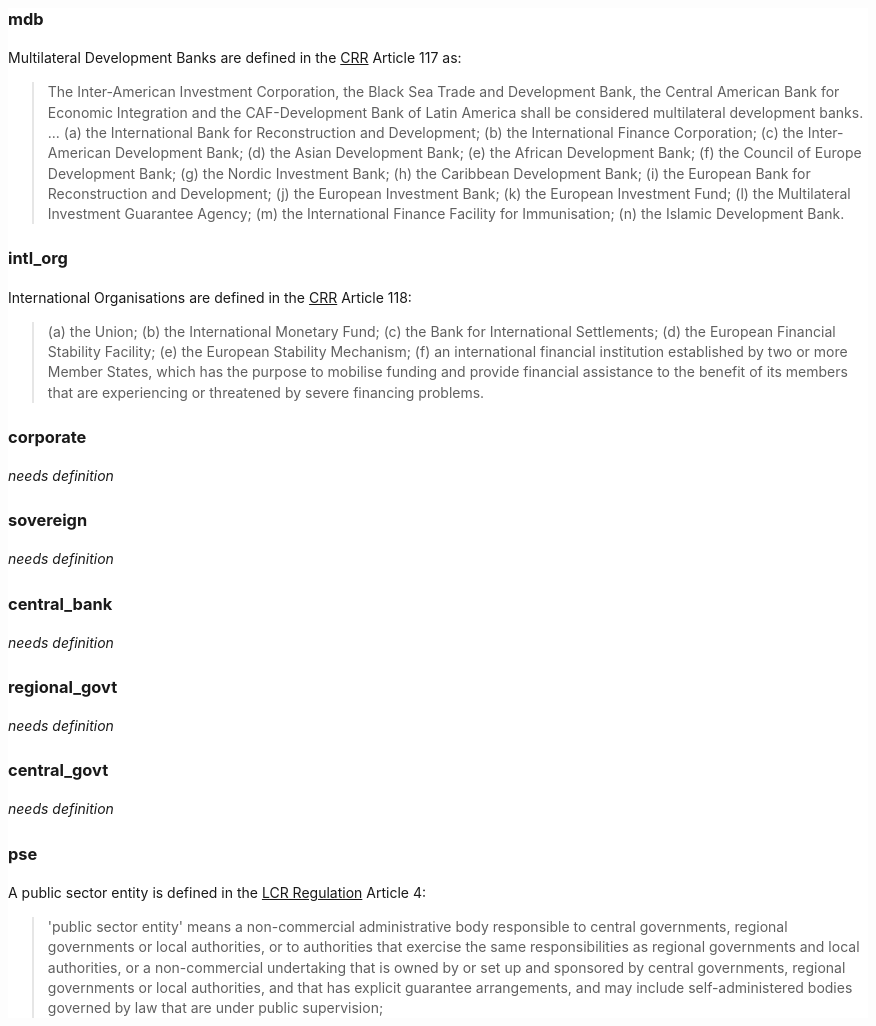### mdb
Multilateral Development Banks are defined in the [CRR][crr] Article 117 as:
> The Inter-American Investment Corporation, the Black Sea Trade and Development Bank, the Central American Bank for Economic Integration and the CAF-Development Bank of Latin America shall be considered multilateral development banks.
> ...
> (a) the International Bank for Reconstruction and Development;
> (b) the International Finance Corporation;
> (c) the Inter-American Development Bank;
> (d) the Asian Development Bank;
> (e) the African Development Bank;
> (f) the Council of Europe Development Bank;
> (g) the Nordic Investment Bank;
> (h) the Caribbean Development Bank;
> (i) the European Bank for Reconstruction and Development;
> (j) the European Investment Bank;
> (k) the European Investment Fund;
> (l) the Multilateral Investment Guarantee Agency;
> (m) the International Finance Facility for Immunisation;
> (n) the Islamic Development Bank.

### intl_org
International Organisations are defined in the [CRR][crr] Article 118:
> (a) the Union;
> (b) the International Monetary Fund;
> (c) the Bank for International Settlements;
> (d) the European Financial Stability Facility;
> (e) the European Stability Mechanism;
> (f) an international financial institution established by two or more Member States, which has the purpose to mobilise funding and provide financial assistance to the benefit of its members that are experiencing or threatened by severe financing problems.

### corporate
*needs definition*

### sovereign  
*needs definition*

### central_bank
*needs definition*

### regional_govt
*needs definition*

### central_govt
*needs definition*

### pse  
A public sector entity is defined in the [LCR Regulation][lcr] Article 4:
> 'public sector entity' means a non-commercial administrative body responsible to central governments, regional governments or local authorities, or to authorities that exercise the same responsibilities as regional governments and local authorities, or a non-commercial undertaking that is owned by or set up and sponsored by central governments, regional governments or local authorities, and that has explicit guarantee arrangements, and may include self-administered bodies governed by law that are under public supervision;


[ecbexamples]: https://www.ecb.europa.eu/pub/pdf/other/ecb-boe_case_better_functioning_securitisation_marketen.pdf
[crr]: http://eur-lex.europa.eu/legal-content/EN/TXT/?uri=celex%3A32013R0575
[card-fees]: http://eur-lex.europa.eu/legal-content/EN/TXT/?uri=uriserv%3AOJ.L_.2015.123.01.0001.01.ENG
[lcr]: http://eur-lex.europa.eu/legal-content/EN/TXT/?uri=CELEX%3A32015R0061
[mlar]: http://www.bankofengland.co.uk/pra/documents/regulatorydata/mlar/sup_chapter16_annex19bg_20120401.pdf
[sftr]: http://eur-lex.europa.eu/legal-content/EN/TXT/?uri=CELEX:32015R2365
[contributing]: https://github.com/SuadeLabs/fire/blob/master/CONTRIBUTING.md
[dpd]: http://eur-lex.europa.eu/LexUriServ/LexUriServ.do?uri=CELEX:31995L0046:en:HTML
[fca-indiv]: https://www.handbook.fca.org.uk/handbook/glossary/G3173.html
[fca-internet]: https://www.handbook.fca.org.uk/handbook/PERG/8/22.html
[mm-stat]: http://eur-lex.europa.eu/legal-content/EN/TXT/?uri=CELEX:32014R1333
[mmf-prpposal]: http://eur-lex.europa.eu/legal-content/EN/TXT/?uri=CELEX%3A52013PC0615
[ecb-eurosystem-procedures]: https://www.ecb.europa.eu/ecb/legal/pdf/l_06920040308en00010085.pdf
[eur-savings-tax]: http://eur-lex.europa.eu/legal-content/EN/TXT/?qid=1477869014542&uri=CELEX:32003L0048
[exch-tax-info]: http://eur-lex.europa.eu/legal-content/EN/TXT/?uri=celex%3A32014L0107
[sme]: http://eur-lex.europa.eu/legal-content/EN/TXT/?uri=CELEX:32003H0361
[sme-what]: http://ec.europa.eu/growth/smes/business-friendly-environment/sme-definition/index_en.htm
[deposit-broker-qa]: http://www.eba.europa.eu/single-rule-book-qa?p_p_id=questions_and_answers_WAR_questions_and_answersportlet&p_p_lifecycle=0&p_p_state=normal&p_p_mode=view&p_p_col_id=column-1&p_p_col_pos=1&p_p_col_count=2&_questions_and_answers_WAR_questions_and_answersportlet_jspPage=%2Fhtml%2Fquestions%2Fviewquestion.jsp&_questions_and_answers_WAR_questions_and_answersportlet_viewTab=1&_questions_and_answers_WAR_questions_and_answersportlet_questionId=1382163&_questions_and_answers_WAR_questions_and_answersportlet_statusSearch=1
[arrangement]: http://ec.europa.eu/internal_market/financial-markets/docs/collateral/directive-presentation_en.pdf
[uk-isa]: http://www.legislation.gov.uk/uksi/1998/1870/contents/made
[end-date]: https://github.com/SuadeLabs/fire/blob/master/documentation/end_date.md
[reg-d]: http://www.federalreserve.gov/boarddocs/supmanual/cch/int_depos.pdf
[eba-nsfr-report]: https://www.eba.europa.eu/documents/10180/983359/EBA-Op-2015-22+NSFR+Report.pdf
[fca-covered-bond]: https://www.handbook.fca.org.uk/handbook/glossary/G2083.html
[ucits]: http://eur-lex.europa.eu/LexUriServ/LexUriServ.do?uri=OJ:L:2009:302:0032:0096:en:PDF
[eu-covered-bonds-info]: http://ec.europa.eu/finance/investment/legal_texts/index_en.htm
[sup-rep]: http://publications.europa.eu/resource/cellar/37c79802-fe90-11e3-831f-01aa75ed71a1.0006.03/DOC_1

→ **What is expected**: Please write out all of the lines above verbatim, leaving out the pictures.

→ **Response to the exercise**:
### mdb
Multilateral Development Banks are defined in the [CRR][crr] Article 117 as:
> The Inter-American Investment Corporation, the Black Sea Trade and Development Bank, the Central American Bank for Economic Integration and the CAF-Development Bank of Latin America shall be considered multilateral development banks.
> ...
> (a) the International Bank for Reconstruction and Development;
> (b) the International Finance Corporation;
> (c) the Inter-American Development Bank;
> (d) the Asian Development Bank;
> (e) the African Development Bank;
> (f) the Council of Europe Development Bank;
> (g) the Nordic Investment Bank;
> (h) the Caribbean Development Bank;
> (i) the European Bank for Reconstruction and Development;
> (j) the European Investment Bank;
> (k) the European Investment Fund;
> (l) the Multilateral Investment Guarantee Agency;
> (m) the International Finance Facility for Immunisation;
> (n) the Islamic Development Bank.

### intl_org
International Organisations are defined in the [CRR][crr] Article 118:
> (a) the Union;
> (b) the International Monetary Fund;
> (c) the Bank for International Settlements;
> (d) the European Financial Stability Facility;
> (e) the European Stability Mechanism;
> (f) an international financial institution established by two or more Member States, which has the purpose to mobilise funding and provide financial assistance to the benefit of its members that are experiencing or threatened by severe financing problems.

### corporate
*needs definition*

### sovereign  
*needs definition*

### central_bank
*needs definition*

### regional_govt
*needs definition*

### central_govt
*needs definition*

### pse  
A public sector entity is defined in the [LCR Regulation][lcr] Article 4:
> 'public sector entity' means a non-commercial administrative body responsible to central governments, regional governments or local authorities, or to authorities that exercise the same responsibilities as regional governments and local authorities, or a non-commercial undertaking that is owned by or set up and sponsored by central governments, regional governments or local authorities, and that has explicit guarantee arrangements, and may include self-administered bodies governed by law that are under public supervision;


[ecbexamples]: https://www.ecb.europa.eu/pub/pdf/other/ecb-boe_case_better_functioning_securitisation_marketen.pdf
[crr]: http://eur-lex.europa.eu/legal-content/EN/TXT/?uri=celex%3A32013R0575
[card-fees]: http://eur-lex.europa.eu/legal-content/EN/TXT/?uri=uriserv%3AOJ.L_.2015.123.01.0001.01.ENG
[lcr]: http://eur-lex.europa.eu/legal-content/EN/TXT/?uri=CELEX%3A32015R0061
[mlar]: http://www.bankofengland.co.uk/pra/documents/regulatorydata/mlar/sup_chapter16_annex19bg_20120401.pdf
[sftr]: http://eur-lex.europa.eu/legal-content/EN/TXT/?uri=CELEX:32015R2365
[contributing]: https://github.com/SuadeLabs/fire/blob/master/CONTRIBUTING.md
[dpd]: http://eur-lex.europa.eu/LexUriServ/LexUriServ.do?uri=CELEX:31995L0046:en:HTML
[fca-indiv]: https://www.handbook.fca.org.uk/handbook/glossary/G3173.html
[fca-internet]: https://www.handbook.fca.org.uk/handbook/PERG/8/22.html
[mm-stat]: http://eur-lex.europa.eu/legal-content/EN/TXT/?uri=CELEX:32014R1333
[mmf-prpposal]: http://eur-lex.europa.eu/legal-content/EN/TXT/?uri=CELEX%3A52013PC0615
[ecb-eurosystem-procedures]: https://www.ecb.europa.eu/ecb/legal/pdf/l_06920040308en00010085.pdf
[eur-savings-tax]: http://eur-lex.europa.eu/legal-content/EN/TXT/?qid=1477869014542&uri=CELEX:32003L0048
[exch-tax-info]: http://eur-lex.europa.eu/legal-content/EN/TXT/?uri=celex%3A32014L0107
[sme]: http://eur-lex.europa.eu/legal-content/EN/TXT/?uri=CELEX:32003H0361
[sme-what]: http://ec.europa.eu/growth/smes/business-friendly-environment/sme-definition/index_en.htm
[deposit-broker-qa]: http://www.eba.europa.eu/single-rule-book-qa?p_p_id=questions_and_answers_WAR_questions_and_answersportlet&p_p_lifecycle=0&p_p_state=normal&p_p_mode=view&p_p_col_id=column-1&p_p_col_pos=1&p_p_col_count=2&_questions_and_answers_WAR_questions_and_answersportlet_jspPage=%2Fhtml%2Fquestions%2Fviewquestion.jsp&_questions_and_answers_WAR_questions_and_answersportlet_viewTab=1&_questions_and_answers_WAR_questions_and_answersportlet_questionId=1382163&_questions_and_answers_WAR_questions_and_answersportlet_statusSearch=1
[arrangement]: http://ec.europa.eu/internal_market/financial-markets/docs/collateral/directive-presentation_en.pdf
[uk-isa]: http://www.legislation.gov.uk/uksi/1998/1870/contents/made
[end-date]: https://github.com/SuadeLabs/fire/blob/master/documentation/end_date.md
[reg-d]: http://www.federalreserve.gov/boarddocs/supmanual/cch/int_depos.pdf
[eba-nsfr-report]: https://www.eba.europa.eu/documents/10180/983359/EBA-Op-2015-22+NSFR+Report.pdf
[fca-covered-bond]: https://www.handbook.fca.org.uk/handbook/glossary/G2083.html
[ucits]: http://eur-lex.europa.eu/LexUriServ/LexUriServ.do?uri=OJ:L:2009:302:0032:0096:en:PDF
[eu-covered-bonds-info]: http://ec.europa.eu/finance/investment/legal_texts/index_en.htm
[sup-rep]: http://publications.europa.eu/resource/cellar/37c79802-fe90-11e3-831f-01aa75ed71a1.0006.03/DOC_1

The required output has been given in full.